The stated premise of how our economy is structured is that the almighty dollar is an incentive to keep people working. The idea is that monetary rewards will give people the incentive to work. The problem is that they have taken this so far, that people are dying because they don’t have enough money to pay for health care. Kids are starving because they don’t have enough money for food. But there is something else.
I was at a social function a few years ago. I found myself talking to a teacher about how parents complain about the teachers. But the teacher that I was talking to, he pointed out that many of his students in high school were taking remedial reading and math classes. Why? Because their parents were working 2 and 3 jobs each. They never had time to tutor their kids, to help them, to encourage them.
The subtext of how our economy is structured is to reduce participation in government.

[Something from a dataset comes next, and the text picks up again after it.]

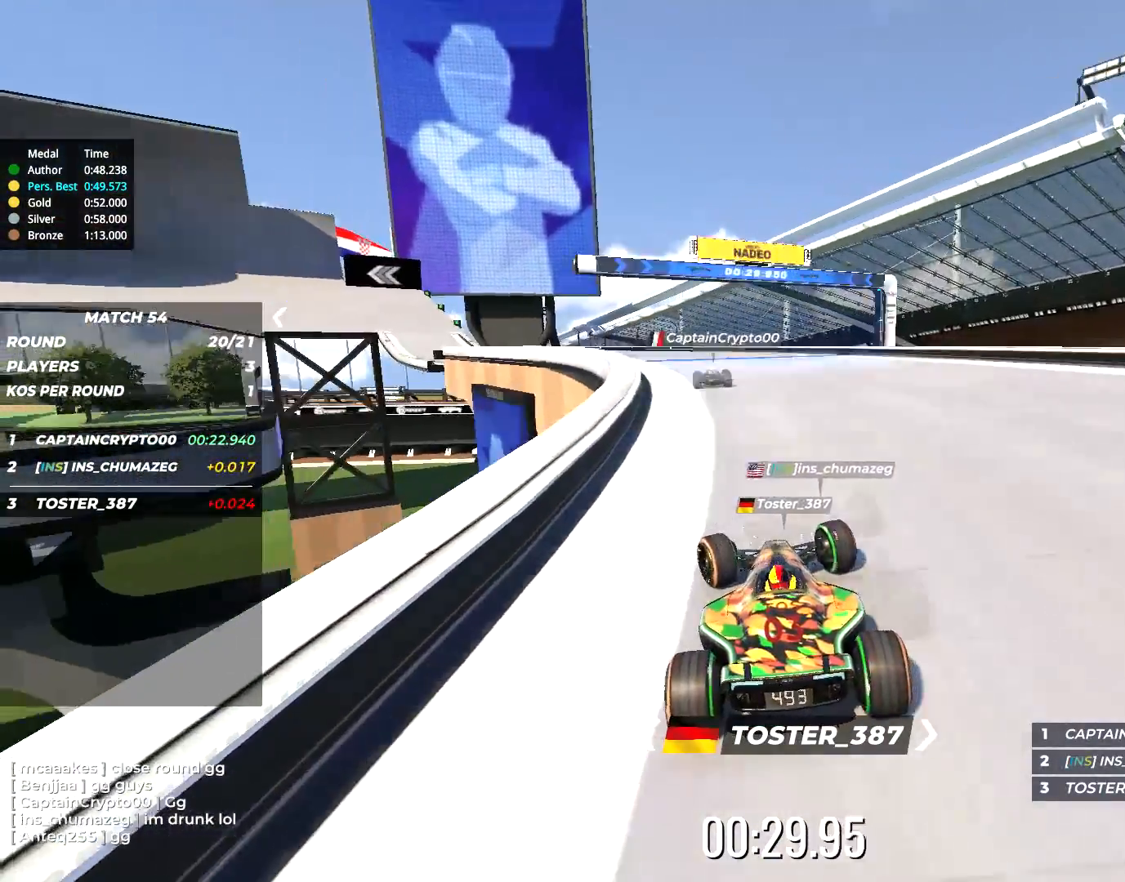
{"keys": ["left", "up"], "events": []}
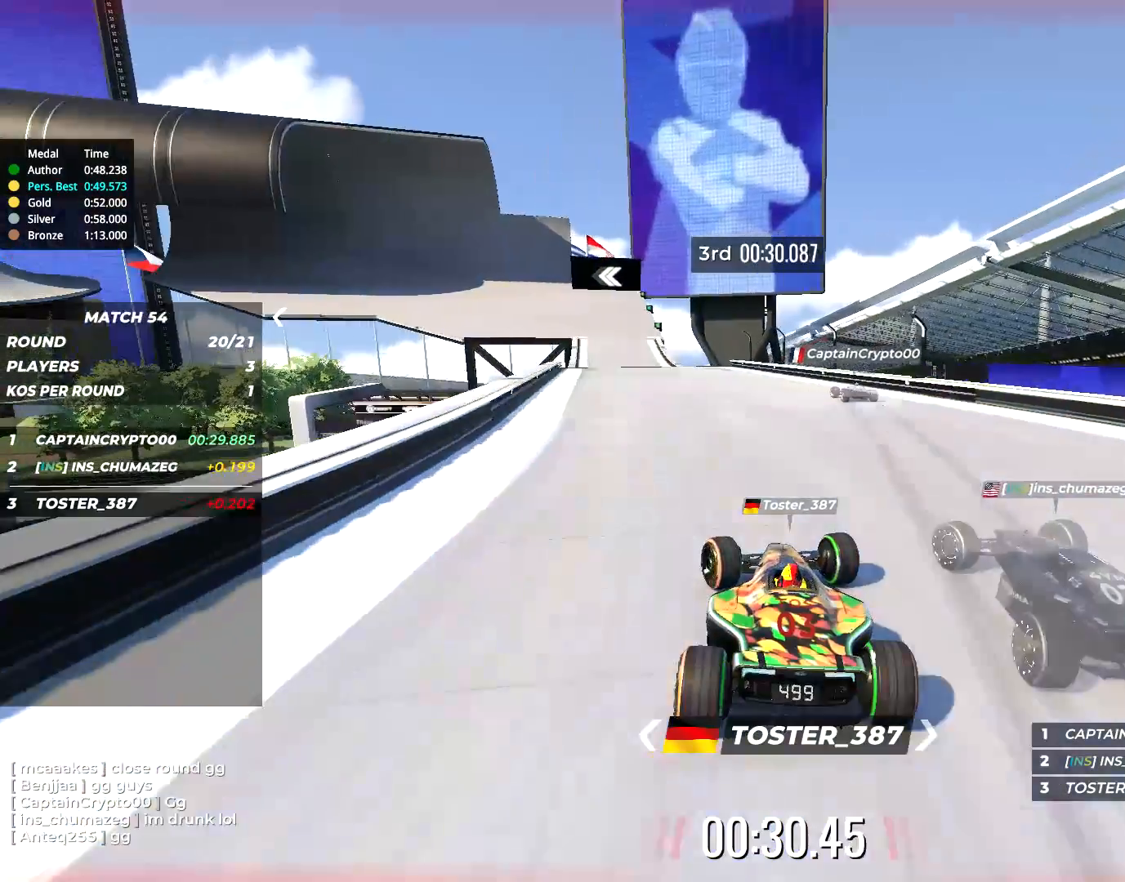
{"keys": ["left", "up"], "events": [[184, "left", "up"], [284, "left", "down"]]}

Our voting laws have made it hard for people to vote. While many other nations make election day a national holiday, most people have to work and then go vote. And if they’re lucky, they won’t have to stand in line to vote. America is one of the richest nations in the world, and supposedly, that comes from efficiency, but to see Americans stand in line for hours as they did in 2016, is not the mark of an efficient and wealthy economy.
Economics doesn’t explain what happened. Rigged rules do. Similarly, when people are working 2 and 3 jobs just to make rent and pay for the basics, they don’t have time to protest. They don’t have time to participate in get-out-the-vote campaigns. They don’t have time to phonebank for their candidate of choice or attend party functions for their political party. They don’t have time to go to the city hall and be heard.
So when we see our government doing something that we would never do, like separating kids from their parents at the border, we wonder who is in charge. When we see our government engage in unpopular wars, we wonder who is in charge. When we see our government bail out an inefficient and incompetent banking industry, we wonder who is in charge.
If we want to be in charge again, we must rewrite the rules. How do we rewrite the rules? We participate in government. We find a way to make the time to do it. In America, politics is a rich man’s game. We need to change that.
How should we change the rules? Dean Baker offers some great ideas in his articles and his books, most of which are published in hardcover and are free as PDFs. The Roosevelt Institute, headed by Nobel Prize winner in economics Joe Stiglitz, offers a comprehensive plan to put an end to trickle down economics on their “Rewrite The Rules” page. And more than 20 candidates for the Democratic nomination offer many good ideas and suggestions for how we should rewrite the rules.
The way to get there is to keep your eyes on the prize and participate in your own government. To vote, to write, to contact your representatives, to participate in rulemaking, to show up. There is no other way.